De acordo com a mesma Cepal ou Comissão Econômica para a América Latina e Caribe, a taxa de fecundidade de 6 a 3 filhos por mulher de 25 anos, atualmente está abaixo da taxa de reposição atingindo 2,1 filhos por mulher. Com uma população de 615 milhões de habitantes, a América Latina em 2050 deverá atingir 784 milhões de pessoas e a partir de 2060, inicia o processo de declínio demográfico. Importante notar que o percentual de pessoas com 60 anos ou mais, deverá em 2040 superar pela primeira vez os menores de 15 anos e na segunda metade do século iniciar o declínio.
Talvez o dado mais significativo da informação da Cepal seja, a prevalecer a tendência, em 2040 o número de pessoas com 60 anos ou mais ultrapassar os menores de 15 anos.

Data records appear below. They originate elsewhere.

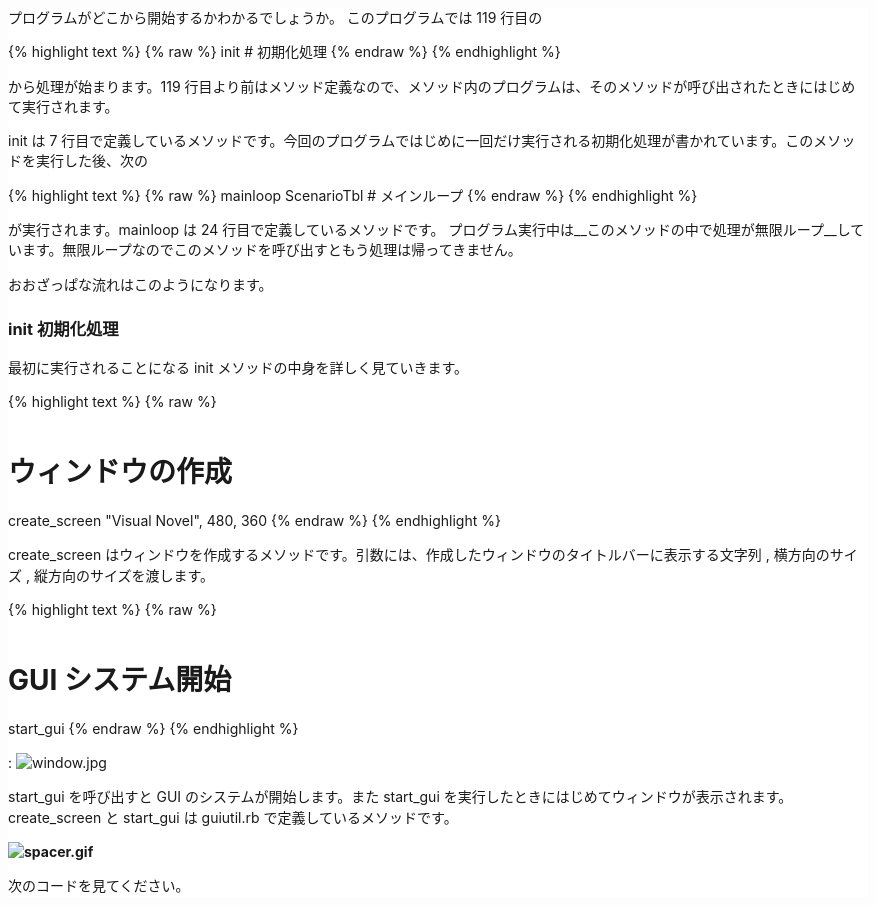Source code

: プログラムがどこから開始するかわかるでしょうか。
このプログラムでは 119 行目の

{% highlight text %}
{% raw %}
init # 初期化処理
{% endraw %}
{% endhighlight %}


から処理が始まります。119 行目より前はメソッド定義なので、メソッド内のプログラムは、そのメソッドが呼び出されたときにはじめて実行されます。

init は 7 行目で定義しているメソッドです。今回のプログラムではじめに一回だけ実行される初期化処理が書かれています。このメソッドを実行した後、次の

{% highlight text %}
{% raw %}
mainloop ScenarioTbl # メインループ
{% endraw %}
{% endhighlight %}


が実行されます。mainloop は 24 行目で定義しているメソッドです。
プログラム実行中は__このメソッドの中で処理が無限ループ__しています。無限ループなのでこのメソッドを呼び出すともう処理は帰ってきません。

おおざっぱな流れはこのようになります。

### init 初期化処理

最初に実行されることになる init メソッドの中身を詳しく見ていきます。

{% highlight text %}
{% raw %}
# ウィンドウの作成
create_screen "Visual Novel", 480, 360
{% endraw %}
{% endhighlight %}


create_screen はウィンドウを作成するメソッドです。引数には、作成したウィンドウのタイトルバーに表示する文字列 , 横方向のサイズ , 縦方向のサイズを渡します。

{% highlight text %}
{% raw %}
# GUI システム開始
start_gui
{% endraw %}
{% endhighlight %}

: ![window.jpg]({{base}}{{site.baseurl}}/images/0005-FirstProgramming/window.jpg)

start_gui を呼び出すと GUI のシステムが開始します。また start_gui を実行したときにはじめてウィンドウが表示されます。
create_screen と start_gui は guiutil.rb で定義しているメソッドです。

__![spacer.gif]({{base}}{{site.baseurl}}/images/0005-FirstProgramming/spacer.gif)__

次のコードを見てください。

Nesta ideia, em 2045 inicia-se o processo em que os que se aposentam aos 65 anos superam os que aos 20 anos entram no mercado de trabalho; quer dizer, iniciaria na prática o processo em que um maior número de pessoas se aposenta em relação aos que entram no mercado de trabalho. Daí, consequências significativas como queda progressiva desemprego residual e logicamente um maior número de aposentados recebendo salário, mantidos por população trabalhadora em declínio. Em paralelo, uma mudança de paradigma relacionada a novos hábitos de consumo e a transição para energia limpa estaria com trinta anos de idade. Mudança esta global já que o envelhecimento das populações atinge a todos. No caso da América Latina trata-se de economia mais primária ou mais agrícola e extrativista cujo impacto seria de avaliação incerta. Um fluxo migratório maior parece real, talvez menos intenso em países de economia mais artesanal, certamente impactando menos que em economias mais sofisticadas. Tal processo não violento coloca um impasse sobre o atual modelo de vida moderna. Lutou-se pelo prolongamento da vida humana, melhorando sua capacidade de mobilidade e consequente saída do isolamento; Einstein falava no despertar da humanidade. O momento atual indica dúvidas sobre objetivos alcançados e suas consequências. Quem nos próximos anos melhor se adequar as transformações, preenchendo vazios e estabelecendo políticas adequadas aos mais velhos, enfrentará a novidade melhor preparado. O detalhe é que a solução não passa pela afirmação do gênero masculino e sim busca humana.